Do you think I need to replace the light switch and maybe the door jamb push buttons? Does the light switch have a ground wire too? I thought I had rid this car of the electrical gremlins.


----------



## Andrew69 (Dec 28, 2017)

This tells me it might very well be the light switch. http://www.gtoforum.com/f50/interior-lights-permanently-67-gto-111841/ 
I'm going to replace it plus the two door jamb switches. What's the trick to removing the light switch?


----------



## Sixty7GTO (May 4, 2017)

Hi Andrew,
Where did you order the alternator from and do they also do date codes?


----------



## Andrew69 (Dec 28, 2017)

I bought the alternator through eBay from Buckeye Auto Electric. While the one purchased is stamp correct for the car it was not date code correct. You could contact them to learn your options.

Home - Buckeye 

Good luck!


----------



## Andrew69 (Dec 28, 2017)

Well a new headlight switch and door jamb switches did not solve the problem. The interior lights will not turn off unless I remove a battery cable. I pulled each fuse, one at a time and they will not turn off. I've traced the wires under the dash hoping to in-pinched wire without success. I'm now thinking the light at the rear of the console might be the culprit. I'll check it tomorrow.

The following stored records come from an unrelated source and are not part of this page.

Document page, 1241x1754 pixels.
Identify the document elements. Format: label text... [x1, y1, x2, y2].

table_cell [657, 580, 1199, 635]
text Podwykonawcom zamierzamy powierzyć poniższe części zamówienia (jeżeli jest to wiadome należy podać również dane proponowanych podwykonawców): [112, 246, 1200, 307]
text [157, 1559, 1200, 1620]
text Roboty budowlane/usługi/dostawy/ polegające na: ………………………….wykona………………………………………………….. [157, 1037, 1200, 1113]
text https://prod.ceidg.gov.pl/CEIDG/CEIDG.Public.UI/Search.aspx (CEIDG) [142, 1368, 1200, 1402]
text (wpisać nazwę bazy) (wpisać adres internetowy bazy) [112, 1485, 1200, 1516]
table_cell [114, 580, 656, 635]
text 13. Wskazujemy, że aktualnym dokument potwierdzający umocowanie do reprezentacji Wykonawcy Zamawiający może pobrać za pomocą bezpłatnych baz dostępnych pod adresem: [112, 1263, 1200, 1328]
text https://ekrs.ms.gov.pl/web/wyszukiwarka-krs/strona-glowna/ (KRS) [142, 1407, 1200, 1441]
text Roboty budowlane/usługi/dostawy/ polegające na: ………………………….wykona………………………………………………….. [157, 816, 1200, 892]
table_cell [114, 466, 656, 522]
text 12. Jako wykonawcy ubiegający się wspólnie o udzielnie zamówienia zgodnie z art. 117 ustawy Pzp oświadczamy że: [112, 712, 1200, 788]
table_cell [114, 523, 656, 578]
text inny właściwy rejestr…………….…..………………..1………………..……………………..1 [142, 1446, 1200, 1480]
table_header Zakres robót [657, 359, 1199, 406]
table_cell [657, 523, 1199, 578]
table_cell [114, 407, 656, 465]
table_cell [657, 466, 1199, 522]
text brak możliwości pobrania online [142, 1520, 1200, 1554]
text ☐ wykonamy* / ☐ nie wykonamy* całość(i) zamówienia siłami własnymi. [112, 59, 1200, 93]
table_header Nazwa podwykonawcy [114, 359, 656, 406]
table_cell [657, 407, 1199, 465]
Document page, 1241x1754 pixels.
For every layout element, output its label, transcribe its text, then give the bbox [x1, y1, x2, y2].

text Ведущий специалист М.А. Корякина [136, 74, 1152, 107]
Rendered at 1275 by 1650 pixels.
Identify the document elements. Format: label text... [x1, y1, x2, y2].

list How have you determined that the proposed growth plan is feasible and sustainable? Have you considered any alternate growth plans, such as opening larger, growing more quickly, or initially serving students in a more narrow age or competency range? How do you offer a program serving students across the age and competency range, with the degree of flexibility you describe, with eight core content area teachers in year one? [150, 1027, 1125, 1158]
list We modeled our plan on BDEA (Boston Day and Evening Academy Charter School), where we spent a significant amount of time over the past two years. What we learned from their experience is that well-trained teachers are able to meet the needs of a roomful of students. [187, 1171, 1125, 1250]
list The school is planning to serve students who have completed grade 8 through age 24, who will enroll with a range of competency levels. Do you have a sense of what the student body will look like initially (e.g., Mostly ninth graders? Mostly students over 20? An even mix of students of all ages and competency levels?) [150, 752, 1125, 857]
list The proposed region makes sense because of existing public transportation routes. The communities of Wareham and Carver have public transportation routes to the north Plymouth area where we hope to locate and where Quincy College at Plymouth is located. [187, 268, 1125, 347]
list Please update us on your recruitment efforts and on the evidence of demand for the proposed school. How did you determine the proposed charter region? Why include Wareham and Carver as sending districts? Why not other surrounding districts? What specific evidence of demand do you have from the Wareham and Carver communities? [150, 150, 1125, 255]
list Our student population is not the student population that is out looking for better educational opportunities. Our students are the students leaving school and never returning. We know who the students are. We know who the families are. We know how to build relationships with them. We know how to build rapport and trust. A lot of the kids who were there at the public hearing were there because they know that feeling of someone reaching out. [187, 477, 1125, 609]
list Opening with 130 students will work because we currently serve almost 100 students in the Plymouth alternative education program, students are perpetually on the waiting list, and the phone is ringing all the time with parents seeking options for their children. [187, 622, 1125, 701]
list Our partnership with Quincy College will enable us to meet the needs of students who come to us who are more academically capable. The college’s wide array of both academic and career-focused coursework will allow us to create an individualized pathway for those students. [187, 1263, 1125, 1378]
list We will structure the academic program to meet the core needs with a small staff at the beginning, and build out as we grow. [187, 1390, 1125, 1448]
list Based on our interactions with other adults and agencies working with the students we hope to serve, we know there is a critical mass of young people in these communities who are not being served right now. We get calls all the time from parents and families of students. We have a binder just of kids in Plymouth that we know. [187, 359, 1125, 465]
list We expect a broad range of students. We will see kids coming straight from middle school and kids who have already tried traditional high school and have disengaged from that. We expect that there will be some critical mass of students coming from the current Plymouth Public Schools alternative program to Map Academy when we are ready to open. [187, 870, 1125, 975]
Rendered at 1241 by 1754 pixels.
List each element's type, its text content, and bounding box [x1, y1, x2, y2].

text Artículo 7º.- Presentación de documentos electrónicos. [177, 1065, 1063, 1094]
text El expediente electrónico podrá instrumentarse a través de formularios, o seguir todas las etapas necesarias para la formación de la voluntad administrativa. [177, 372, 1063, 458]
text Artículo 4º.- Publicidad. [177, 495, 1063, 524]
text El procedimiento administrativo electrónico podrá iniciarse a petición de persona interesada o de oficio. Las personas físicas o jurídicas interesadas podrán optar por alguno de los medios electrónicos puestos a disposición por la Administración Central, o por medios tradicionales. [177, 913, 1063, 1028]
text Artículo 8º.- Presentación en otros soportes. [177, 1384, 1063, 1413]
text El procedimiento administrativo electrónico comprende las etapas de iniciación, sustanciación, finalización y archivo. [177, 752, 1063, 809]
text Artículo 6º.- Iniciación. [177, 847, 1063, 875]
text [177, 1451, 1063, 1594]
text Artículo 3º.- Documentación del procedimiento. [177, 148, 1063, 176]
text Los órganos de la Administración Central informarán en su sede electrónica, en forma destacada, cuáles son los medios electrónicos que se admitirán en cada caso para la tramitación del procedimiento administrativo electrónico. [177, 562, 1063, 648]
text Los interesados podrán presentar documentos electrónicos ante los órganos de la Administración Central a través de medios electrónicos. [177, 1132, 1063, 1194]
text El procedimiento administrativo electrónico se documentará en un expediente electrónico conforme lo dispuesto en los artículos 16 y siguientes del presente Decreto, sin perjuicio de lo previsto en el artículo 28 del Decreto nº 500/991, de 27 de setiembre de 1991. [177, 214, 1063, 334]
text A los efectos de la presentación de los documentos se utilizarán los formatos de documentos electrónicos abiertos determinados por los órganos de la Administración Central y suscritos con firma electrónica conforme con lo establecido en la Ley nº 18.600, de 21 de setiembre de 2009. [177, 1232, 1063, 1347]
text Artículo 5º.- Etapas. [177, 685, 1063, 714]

Maybe I need a priest for an exorcism. Any ideas?

:crying:


----------



## Andrew69 (Dec 28, 2017)

Hold it! Cancel the priest and exorcism! This gremlin is slayed, or at least beat back temporarily.

The socket with bulb at the rear of the console had wiggled out, with the metal socket contacting the metal housing providing a path to ground. Popped it back in and the interior lighting is back to normal.

Maybe this will help someone else facing the same dilemma.


----------